Managers are bracing for significant program and service cutbacks and staffing changes, including possible furloughs and layoffs. In some agencies, the impact includes delays in filling critical vacancies and in signing new contracts or renewing existing ones. It’s also made it difficult for agencies to invest in program and service improvements or to engage in sound, long-term planning.
There is a general assumption, or at least the hope, that reasonable heads will prevail and sequestration will be avoided after several dramatic rounds of brinksmanship. However, there are no guarantees. And even if a deal is reached to avoid the huge across-the-board reductions, the likelihood is that there still will be fewer resources available for many agencies to accomplish their missions.
The Office of Management and Budget has directed agencies to continue normal spending and operations, since five months remain for Congress to act. In addition, there will be a bit more clarity early next month when the Obama administration, as required by Congress, provides details on where it expects the cutbacks to occur and explains how much flexibility will be given to agencies to manage reductions.
As a federal leader, how can you best manage under these circumstances? There are at least two major responsibilities: Plan to the best of your ability for the different possibilities, and communicate with your employees.
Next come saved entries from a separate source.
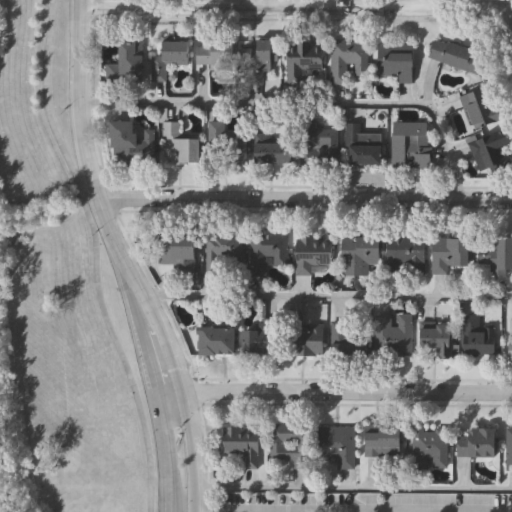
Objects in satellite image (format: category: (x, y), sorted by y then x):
road: (305, 9)
building: (218, 55)
building: (458, 55)
building: (218, 57)
building: (170, 58)
building: (305, 58)
building: (457, 58)
building: (259, 59)
building: (349, 59)
building: (304, 60)
building: (169, 61)
building: (396, 61)
building: (129, 62)
building: (259, 62)
building: (349, 62)
building: (396, 64)
building: (128, 66)
road: (301, 104)
building: (481, 107)
building: (481, 110)
building: (135, 144)
building: (319, 144)
building: (412, 144)
building: (180, 145)
building: (363, 145)
building: (227, 146)
building: (135, 147)
building: (318, 147)
building: (411, 147)
building: (180, 148)
building: (363, 148)
building: (226, 149)
building: (491, 149)
building: (276, 151)
building: (490, 152)
building: (275, 153)
road: (306, 200)
road: (100, 201)
building: (226, 246)
building: (178, 249)
building: (225, 249)
building: (269, 250)
building: (178, 251)
building: (407, 251)
building: (450, 251)
building: (314, 252)
building: (360, 252)
building: (496, 252)
building: (268, 253)
building: (314, 254)
building: (360, 254)
building: (407, 254)
building: (450, 254)
road: (95, 255)
building: (496, 255)
road: (326, 297)
building: (394, 333)
building: (478, 335)
building: (261, 336)
building: (394, 336)
building: (309, 337)
building: (350, 337)
building: (438, 337)
building: (478, 338)
building: (511, 339)
building: (261, 340)
building: (308, 340)
building: (349, 340)
building: (438, 340)
building: (218, 341)
building: (510, 341)
building: (218, 343)
road: (341, 392)
building: (384, 440)
building: (292, 442)
building: (478, 442)
building: (339, 443)
building: (383, 443)
building: (244, 444)
building: (291, 445)
building: (478, 445)
building: (243, 446)
road: (164, 447)
building: (338, 447)
building: (430, 447)
building: (509, 448)
road: (192, 449)
building: (429, 449)
building: (509, 451)
road: (354, 489)
road: (169, 508)
road: (300, 510)
road: (353, 511)
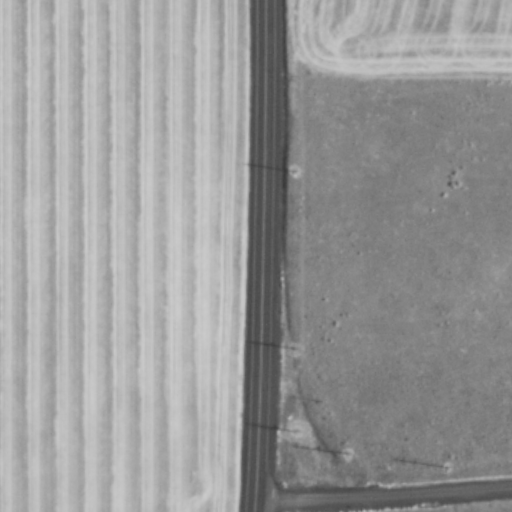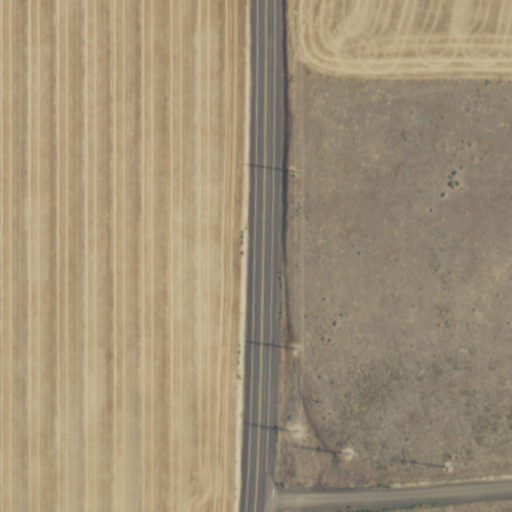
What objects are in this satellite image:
road: (260, 256)
road: (382, 493)
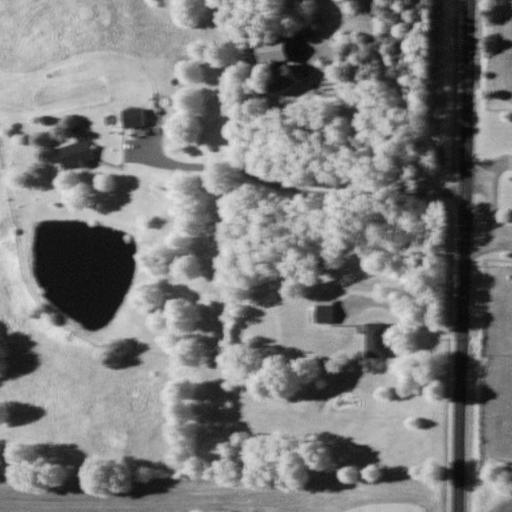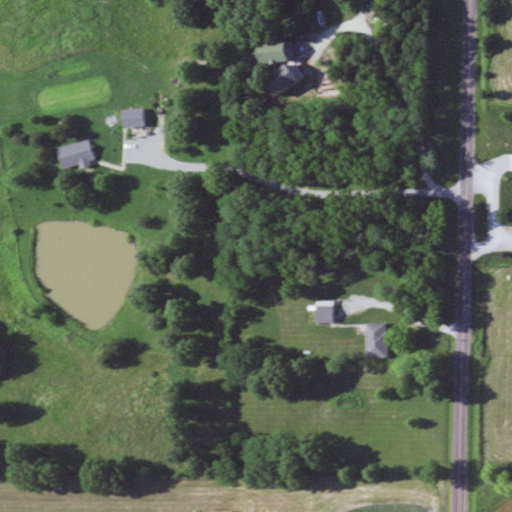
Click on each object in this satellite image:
building: (286, 52)
road: (313, 76)
road: (413, 98)
building: (141, 118)
building: (82, 155)
road: (296, 193)
road: (467, 255)
road: (489, 256)
building: (333, 314)
road: (412, 328)
building: (383, 340)
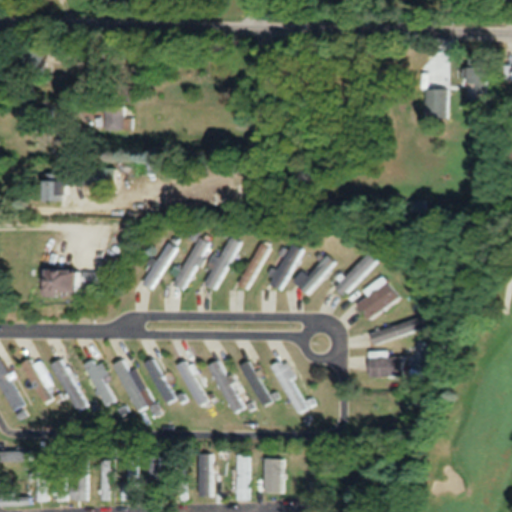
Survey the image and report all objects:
road: (251, 12)
road: (256, 25)
building: (31, 58)
building: (477, 75)
building: (437, 100)
building: (32, 116)
building: (117, 117)
building: (75, 174)
building: (100, 175)
building: (51, 186)
building: (222, 261)
building: (190, 262)
building: (157, 264)
building: (253, 264)
building: (284, 264)
building: (357, 271)
building: (316, 273)
building: (66, 279)
road: (505, 295)
building: (375, 300)
road: (292, 309)
building: (395, 329)
building: (383, 364)
building: (39, 379)
building: (102, 380)
building: (257, 381)
building: (70, 382)
building: (164, 382)
building: (131, 383)
building: (196, 383)
building: (228, 385)
building: (292, 386)
building: (9, 388)
park: (465, 406)
road: (206, 423)
building: (15, 456)
building: (265, 473)
building: (245, 475)
building: (291, 475)
building: (155, 476)
building: (204, 476)
building: (133, 477)
building: (223, 477)
building: (60, 478)
building: (82, 479)
building: (106, 479)
building: (181, 480)
building: (41, 481)
building: (14, 498)
road: (149, 510)
road: (163, 510)
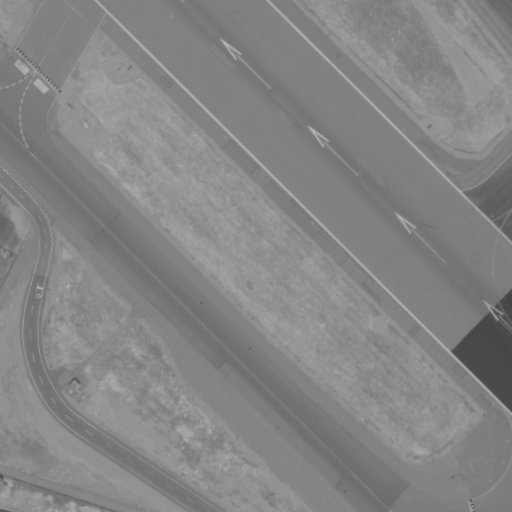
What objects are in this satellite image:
airport taxiway: (37, 60)
airport runway: (345, 164)
airport taxiway: (482, 240)
airport: (258, 253)
airport taxiway: (184, 310)
road: (40, 376)
road: (0, 511)
airport taxiway: (436, 511)
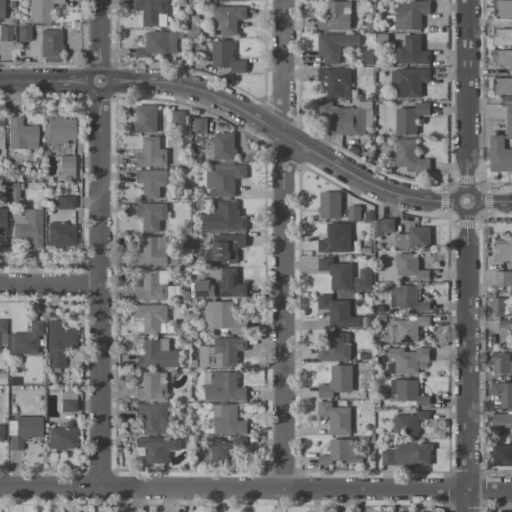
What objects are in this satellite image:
building: (228, 0)
building: (501, 7)
building: (39, 10)
building: (0, 12)
building: (152, 12)
building: (408, 15)
building: (336, 16)
building: (229, 18)
building: (195, 30)
building: (5, 33)
building: (23, 33)
building: (503, 36)
building: (50, 43)
building: (157, 43)
building: (334, 46)
building: (413, 51)
building: (226, 56)
building: (503, 57)
building: (336, 81)
building: (410, 81)
building: (504, 85)
building: (179, 116)
building: (338, 118)
building: (410, 118)
building: (146, 119)
building: (509, 121)
building: (200, 125)
road: (260, 125)
building: (58, 130)
building: (20, 134)
building: (1, 136)
building: (221, 147)
building: (151, 153)
building: (499, 154)
building: (409, 156)
building: (66, 167)
building: (224, 179)
building: (151, 181)
building: (64, 202)
building: (330, 204)
building: (353, 212)
building: (151, 215)
building: (224, 217)
building: (385, 226)
building: (28, 227)
building: (2, 229)
building: (60, 234)
building: (336, 238)
building: (414, 238)
road: (99, 244)
road: (282, 244)
building: (227, 245)
building: (502, 249)
building: (152, 252)
road: (466, 255)
building: (409, 266)
building: (337, 273)
building: (503, 278)
building: (363, 280)
road: (49, 283)
building: (221, 284)
building: (153, 286)
building: (406, 297)
building: (499, 306)
building: (340, 312)
building: (152, 317)
building: (222, 317)
building: (505, 323)
building: (405, 329)
building: (2, 332)
building: (25, 339)
building: (57, 343)
building: (336, 347)
building: (222, 352)
building: (156, 354)
building: (409, 359)
building: (501, 363)
building: (337, 381)
building: (223, 386)
building: (152, 387)
building: (409, 391)
building: (502, 393)
building: (67, 402)
building: (154, 418)
building: (336, 418)
building: (502, 419)
building: (228, 420)
building: (409, 422)
building: (22, 431)
building: (1, 432)
building: (61, 437)
building: (158, 448)
building: (225, 449)
building: (341, 452)
building: (408, 454)
building: (502, 455)
road: (255, 488)
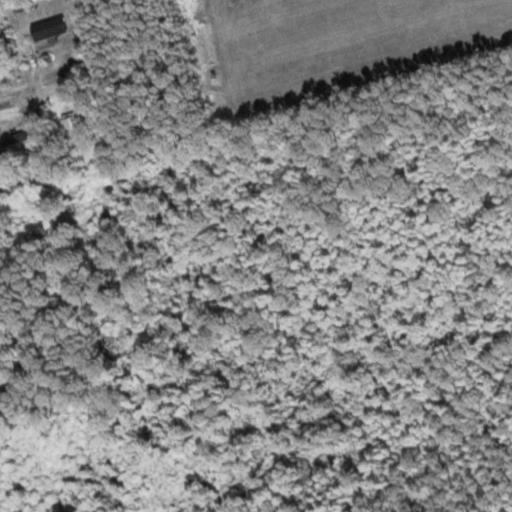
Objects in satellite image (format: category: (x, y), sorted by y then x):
building: (46, 29)
road: (50, 90)
building: (70, 127)
building: (18, 137)
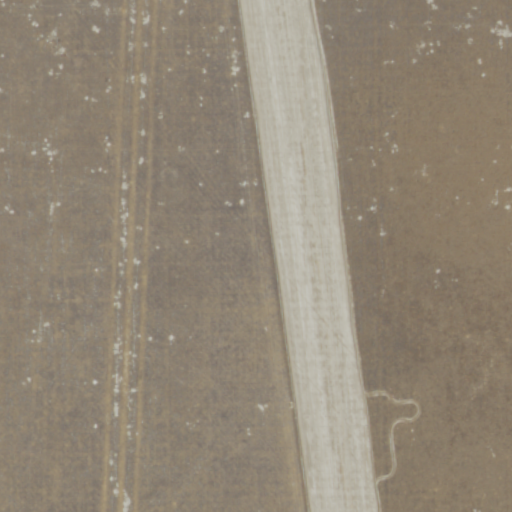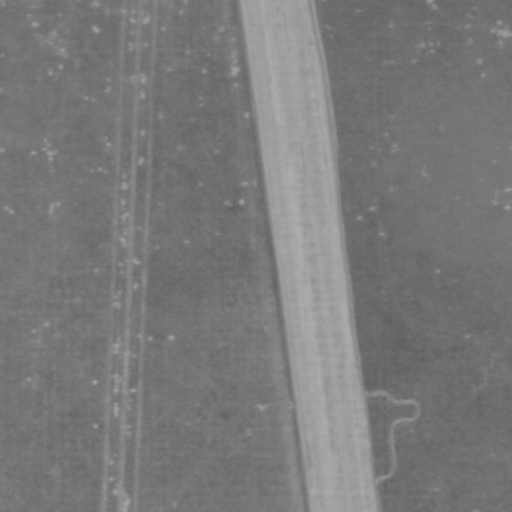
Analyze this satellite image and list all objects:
crop: (256, 256)
railway: (304, 256)
railway: (314, 256)
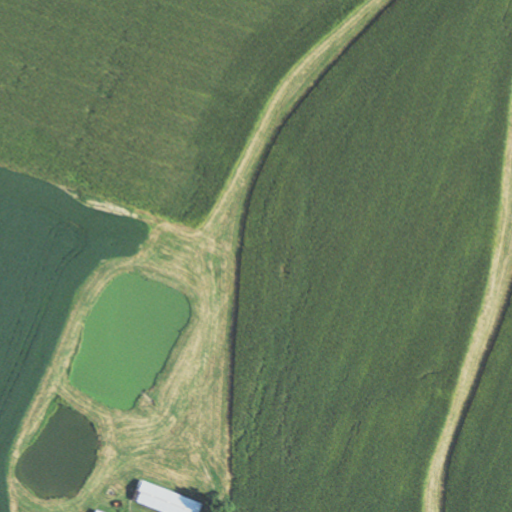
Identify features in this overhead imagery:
building: (161, 499)
building: (94, 511)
Plan for the worst case scenario. Managers and senior leaders need to put plans in place that address the possibility that sequestration will go into effect and there will be deep across-the-board reductions. It’s important to identify programs and activities that can be cut or put on hold in order to continue those that must survive. In some instances, the worst case includes the possibility of unpaid employee furloughs or actual reductions in force. Better to have a plan of action than to scramble at the last minute.
Plan for the hopeful scenario. The scenario that we hope for envisions Congress and the administration reaching a compromise in a timely fashion and avoiding sequestration. This option will likely require cutbacks, although likely not as severe or arbitrary as sequestration. As a federal manager, set priorities in terms of what programs get carried out with reduced but not draconian funding reductions. Consider where you might switch funding to continue the most essential functions and pinpoint programs that might have to be put on life support.
Engage your employees. Your employees are obviously unsettled and morale may be low. They also have probably figured out that business as usual may not be possible. So a first step is full disclosure. Let them know what you're doing and what you know—and what you don’t know. You may want to seek their ideas on what changes might be made either short term or long term.
Treat your employees like the adults they are. You don’t have to put names on the white board of who’s going to get cut or furloughed in a worst-case scenario, but you can share with them that you are doing your best to plan for all contingencies. Also let them know that you will share the facts as you get them—and then follow through. You should also avoid being either overly optimistic or overly pessimistic. Make it clear that nothing is gained by acting precipitously, such as quitting the organization for a less desirable job in fear of a lay-off that is unlikely to happen.
Above all, as a leader, stay focused on what’s important. Remind yourself and your employees that your agency has an important job to do and that the main focus will be on the mission.
The bottom line is that federal managers have to do their best to follow the Boy Scout motto: Be prepared.